REQUEST:
Reproduce exactly, and nothing but, the lines between the one with "hfov_deg: 23.6" and the end of the entries, both ends included.

[Images with lens parameters]
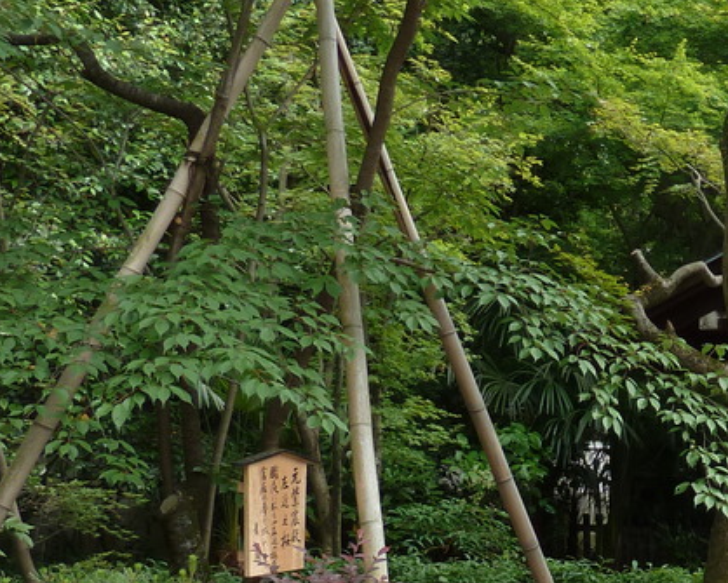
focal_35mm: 70
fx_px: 1509
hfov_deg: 23.6
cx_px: 972
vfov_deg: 21.5
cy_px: 491
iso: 80
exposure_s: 1/160
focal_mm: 4.1
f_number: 3.3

RESPONSE TO THE EXERCISE:
hfov_deg: 23.6
cx_px: 972
vfov_deg: 21.5
cy_px: 491
iso: 80
exposure_s: 1/160
focal_mm: 4.1
f_number: 3.3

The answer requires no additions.